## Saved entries
▼

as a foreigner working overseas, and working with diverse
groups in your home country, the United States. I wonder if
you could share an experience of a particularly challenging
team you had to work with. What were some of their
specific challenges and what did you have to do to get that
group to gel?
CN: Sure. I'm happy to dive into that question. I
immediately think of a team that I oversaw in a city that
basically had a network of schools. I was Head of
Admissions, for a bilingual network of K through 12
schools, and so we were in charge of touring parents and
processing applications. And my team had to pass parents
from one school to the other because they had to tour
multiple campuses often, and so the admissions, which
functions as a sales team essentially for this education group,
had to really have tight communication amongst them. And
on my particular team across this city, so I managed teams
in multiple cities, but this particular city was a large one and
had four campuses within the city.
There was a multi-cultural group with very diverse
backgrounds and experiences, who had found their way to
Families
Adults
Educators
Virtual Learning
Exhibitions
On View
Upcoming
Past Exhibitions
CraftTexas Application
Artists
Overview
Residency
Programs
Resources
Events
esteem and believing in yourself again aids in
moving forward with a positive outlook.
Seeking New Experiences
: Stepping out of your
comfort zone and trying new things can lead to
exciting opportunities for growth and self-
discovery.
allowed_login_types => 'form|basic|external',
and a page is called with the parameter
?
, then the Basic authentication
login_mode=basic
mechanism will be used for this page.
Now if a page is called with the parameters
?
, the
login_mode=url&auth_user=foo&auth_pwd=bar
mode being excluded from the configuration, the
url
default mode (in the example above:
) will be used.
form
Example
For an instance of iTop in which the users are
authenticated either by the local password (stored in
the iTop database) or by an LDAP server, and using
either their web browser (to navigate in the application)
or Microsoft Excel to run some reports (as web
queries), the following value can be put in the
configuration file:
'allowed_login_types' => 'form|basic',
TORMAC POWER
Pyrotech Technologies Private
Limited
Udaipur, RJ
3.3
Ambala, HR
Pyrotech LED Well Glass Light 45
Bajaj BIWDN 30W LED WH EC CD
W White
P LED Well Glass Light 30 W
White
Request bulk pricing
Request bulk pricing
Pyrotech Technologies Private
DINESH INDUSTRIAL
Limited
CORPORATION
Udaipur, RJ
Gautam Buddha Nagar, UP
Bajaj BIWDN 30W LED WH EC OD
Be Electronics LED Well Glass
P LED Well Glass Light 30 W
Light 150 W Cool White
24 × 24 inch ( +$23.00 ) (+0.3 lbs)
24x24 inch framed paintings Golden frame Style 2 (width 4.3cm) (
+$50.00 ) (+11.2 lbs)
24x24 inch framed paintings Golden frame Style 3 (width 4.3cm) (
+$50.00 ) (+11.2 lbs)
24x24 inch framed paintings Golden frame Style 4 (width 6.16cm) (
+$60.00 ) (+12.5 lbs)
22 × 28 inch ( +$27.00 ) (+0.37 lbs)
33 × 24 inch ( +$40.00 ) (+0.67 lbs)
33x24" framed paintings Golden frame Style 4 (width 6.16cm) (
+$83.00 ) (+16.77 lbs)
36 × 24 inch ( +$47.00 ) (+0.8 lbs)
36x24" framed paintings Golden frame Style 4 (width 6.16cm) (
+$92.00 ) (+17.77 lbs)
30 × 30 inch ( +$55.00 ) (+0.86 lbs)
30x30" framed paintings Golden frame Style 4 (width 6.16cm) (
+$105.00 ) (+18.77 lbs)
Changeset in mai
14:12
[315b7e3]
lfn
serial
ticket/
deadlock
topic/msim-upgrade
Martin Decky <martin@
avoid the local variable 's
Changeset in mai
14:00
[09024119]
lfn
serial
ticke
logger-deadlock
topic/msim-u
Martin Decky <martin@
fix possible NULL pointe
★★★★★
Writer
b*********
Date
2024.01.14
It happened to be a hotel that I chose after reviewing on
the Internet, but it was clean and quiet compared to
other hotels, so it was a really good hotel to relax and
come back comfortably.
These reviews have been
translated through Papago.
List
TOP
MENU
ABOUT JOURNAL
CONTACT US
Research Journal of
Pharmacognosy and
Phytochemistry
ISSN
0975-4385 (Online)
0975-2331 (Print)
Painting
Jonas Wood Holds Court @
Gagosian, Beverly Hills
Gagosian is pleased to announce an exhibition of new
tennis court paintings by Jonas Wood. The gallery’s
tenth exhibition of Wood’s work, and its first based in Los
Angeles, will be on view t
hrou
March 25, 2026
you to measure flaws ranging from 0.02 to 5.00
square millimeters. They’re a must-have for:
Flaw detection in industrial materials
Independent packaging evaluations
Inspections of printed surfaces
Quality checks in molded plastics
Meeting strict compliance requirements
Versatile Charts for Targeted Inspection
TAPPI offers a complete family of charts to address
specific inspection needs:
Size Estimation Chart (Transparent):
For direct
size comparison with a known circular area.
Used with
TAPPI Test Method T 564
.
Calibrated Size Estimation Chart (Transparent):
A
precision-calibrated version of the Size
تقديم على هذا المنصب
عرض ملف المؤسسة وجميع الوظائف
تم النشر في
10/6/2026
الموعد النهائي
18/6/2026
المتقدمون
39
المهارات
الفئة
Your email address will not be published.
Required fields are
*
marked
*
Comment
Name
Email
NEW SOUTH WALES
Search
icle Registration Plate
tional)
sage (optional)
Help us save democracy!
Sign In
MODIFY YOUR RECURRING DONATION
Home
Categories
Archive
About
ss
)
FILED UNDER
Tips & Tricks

▲

Write out all the records above again, exactly as they stand.

## SOLUTION TO THIS EXERCISE
as a foreigner working overseas, and working with diverse
groups in your home country, the United States. I wonder if
you could share an experience of a particularly challenging
team you had to work with. What were some of their
specific challenges and what did you have to do to get that
group to gel?
CN: Sure. I'm happy to dive into that question. I
immediately think of a team that I oversaw in a city that
basically had a network of schools. I was Head of
Admissions, for a bilingual network of K through 12
schools, and so we were in charge of touring parents and
processing applications. And my team had to pass parents
from one school to the other because they had to tour
multiple campuses often, and so the admissions, which
functions as a sales team essentially for this education group,
had to really have tight communication amongst them. And
on my particular team across this city, so I managed teams
in multiple cities, but this particular city was a large one and
had four campuses within the city.
There was a multi-cultural group with very diverse
backgrounds and experiences, who had found their way to
Families
Adults
Educators
Virtual Learning
Exhibitions
On View
Upcoming
Past Exhibitions
CraftTexas Application
Artists
Overview
Residency
Programs
Resources
Events
esteem and believing in yourself again aids in
moving forward with a positive outlook.
Seeking New Experiences
: Stepping out of your
comfort zone and trying new things can lead to
exciting opportunities for growth and self-
discovery.
allowed_login_types => 'form|basic|external',
and a page is called with the parameter
?
, then the Basic authentication
login_mode=basic
mechanism will be used for this page.
Now if a page is called with the parameters
?
, the
login_mode=url&auth_user=foo&auth_pwd=bar
mode being excluded from the configuration, the
url
default mode (in the example above:
) will be used.
form
Example
For an instance of iTop in which the users are
authenticated either by the local password (stored in
the iTop database) or by an LDAP server, and using
either their web browser (to navigate in the application)
or Microsoft Excel to run some reports (as web
queries), the following value can be put in the
configuration file:
'allowed_login_types' => 'form|basic',
TORMAC POWER
Pyrotech Technologies Private
Limited
Udaipur, RJ
3.3
Ambala, HR
Pyrotech LED Well Glass Light 45
Bajaj BIWDN 30W LED WH EC CD
W White
P LED Well Glass Light 30 W
White
Request bulk pricing
Request bulk pricing
Pyrotech Technologies Private
DINESH INDUSTRIAL
Limited
CORPORATION
Udaipur, RJ
Gautam Buddha Nagar, UP
Bajaj BIWDN 30W LED WH EC OD
Be Electronics LED Well Glass
P LED Well Glass Light 30 W
Light 150 W Cool White
24 × 24 inch ( +$23.00 ) (+0.3 lbs)
24x24 inch framed paintings Golden frame Style 2 (width 4.3cm) (
+$50.00 ) (+11.2 lbs)
24x24 inch framed paintings Golden frame Style 3 (width 4.3cm) (
+$50.00 ) (+11.2 lbs)
24x24 inch framed paintings Golden frame Style 4 (width 6.16cm) (
+$60.00 ) (+12.5 lbs)
22 × 28 inch ( +$27.00 ) (+0.37 lbs)
33 × 24 inch ( +$40.00 ) (+0.67 lbs)
33x24" framed paintings Golden frame Style 4 (width 6.16cm) (
+$83.00 ) (+16.77 lbs)
36 × 24 inch ( +$47.00 ) (+0.8 lbs)
36x24" framed paintings Golden frame Style 4 (width 6.16cm) (
+$92.00 ) (+17.77 lbs)
30 × 30 inch ( +$55.00 ) (+0.86 lbs)
30x30" framed paintings Golden frame Style 4 (width 6.16cm) (
+$105.00 ) (+18.77 lbs)
Changeset in mai
14:12
[315b7e3]
lfn
serial
ticket/
deadlock
topic/msim-upgrade
Martin Decky <martin@
avoid the local variable 's
Changeset in mai
14:00
[09024119]
lfn
serial
ticke
logger-deadlock
topic/msim-u
Martin Decky <martin@
fix possible NULL pointe
★★★★★
Writer
b*********
Date
2024.01.14
It happened to be a hotel that I chose after reviewing on
the Internet, but it was clean and quiet compared to
other hotels, so it was a really good hotel to relax and
come back comfortably.
These reviews have been
translated through Papago.
List
TOP
MENU
ABOUT JOURNAL
CONTACT US
Research Journal of
Pharmacognosy and
Phytochemistry
ISSN
0975-4385 (Online)
0975-2331 (Print)
Painting
Jonas Wood Holds Court @
Gagosian, Beverly Hills
Gagosian is pleased to announce an exhibition of new
tennis court paintings by Jonas Wood. The gallery’s
tenth exhibition of Wood’s work, and its first based in Los
Angeles, will be on view t
hrou
March 25, 2026
you to measure flaws ranging from 0.02 to 5.00
square millimeters. They’re a must-have for:
Flaw detection in industrial materials
Independent packaging evaluations
Inspections of printed surfaces
Quality checks in molded plastics
Meeting strict compliance requirements
Versatile Charts for Targeted Inspection
TAPPI offers a complete family of charts to address
specific inspection needs:
Size Estimation Chart (Transparent):
For direct
size comparison with a known circular area.
Used with
TAPPI Test Method T 564
.
Calibrated Size Estimation Chart (Transparent):
A
precision-calibrated version of the Size
تقديم على هذا المنصب
عرض ملف المؤسسة وجميع الوظائف
تم النشر في
10/6/2026
الموعد النهائي
18/6/2026
المتقدمون
39
المهارات
الفئة
Your email address will not be published.
Required fields are
*
marked
*
Comment
Name
Email
NEW SOUTH WALES
Search
icle Registration Plate
tional)
sage (optional)
Help us save democracy!
Sign In
MODIFY YOUR RECURRING DONATION
Home
Categories
Archive
About
ss
)
FILED UNDER
Tips & Tricks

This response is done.